■ Material for this task

[Start of section]

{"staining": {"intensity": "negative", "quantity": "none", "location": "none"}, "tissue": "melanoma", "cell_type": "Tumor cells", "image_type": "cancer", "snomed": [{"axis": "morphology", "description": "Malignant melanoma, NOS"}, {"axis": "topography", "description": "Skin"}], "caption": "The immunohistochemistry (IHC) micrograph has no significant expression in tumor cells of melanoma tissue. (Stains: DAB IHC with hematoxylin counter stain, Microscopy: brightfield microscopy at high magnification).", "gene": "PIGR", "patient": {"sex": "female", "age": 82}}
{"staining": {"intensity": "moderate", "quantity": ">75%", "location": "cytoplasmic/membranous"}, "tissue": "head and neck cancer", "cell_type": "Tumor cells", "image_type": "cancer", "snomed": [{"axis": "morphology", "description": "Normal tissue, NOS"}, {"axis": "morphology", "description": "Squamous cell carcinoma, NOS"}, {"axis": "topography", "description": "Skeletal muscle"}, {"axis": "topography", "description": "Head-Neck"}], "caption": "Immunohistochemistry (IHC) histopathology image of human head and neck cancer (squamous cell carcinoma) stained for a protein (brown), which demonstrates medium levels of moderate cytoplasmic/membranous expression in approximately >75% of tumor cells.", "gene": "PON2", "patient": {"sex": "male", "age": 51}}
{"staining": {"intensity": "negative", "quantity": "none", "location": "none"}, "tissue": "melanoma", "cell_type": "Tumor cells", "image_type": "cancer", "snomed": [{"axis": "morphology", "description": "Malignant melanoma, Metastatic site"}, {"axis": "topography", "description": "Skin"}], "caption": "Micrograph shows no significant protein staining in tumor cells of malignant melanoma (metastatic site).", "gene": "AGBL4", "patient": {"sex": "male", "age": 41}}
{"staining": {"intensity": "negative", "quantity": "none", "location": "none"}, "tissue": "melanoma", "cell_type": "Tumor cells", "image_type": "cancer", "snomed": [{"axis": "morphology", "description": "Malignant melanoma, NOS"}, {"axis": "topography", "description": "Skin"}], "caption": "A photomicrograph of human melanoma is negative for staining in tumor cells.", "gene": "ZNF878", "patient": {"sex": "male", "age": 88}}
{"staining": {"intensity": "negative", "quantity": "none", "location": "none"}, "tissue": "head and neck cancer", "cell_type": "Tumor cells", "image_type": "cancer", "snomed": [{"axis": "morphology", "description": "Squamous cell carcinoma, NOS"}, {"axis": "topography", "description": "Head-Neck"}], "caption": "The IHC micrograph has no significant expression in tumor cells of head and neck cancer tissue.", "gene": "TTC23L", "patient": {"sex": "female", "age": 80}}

[End of section]

■ Instructions to follow
A single number is the whole answer here: the number of lines in the data that include "neck".

■ Exercise output
2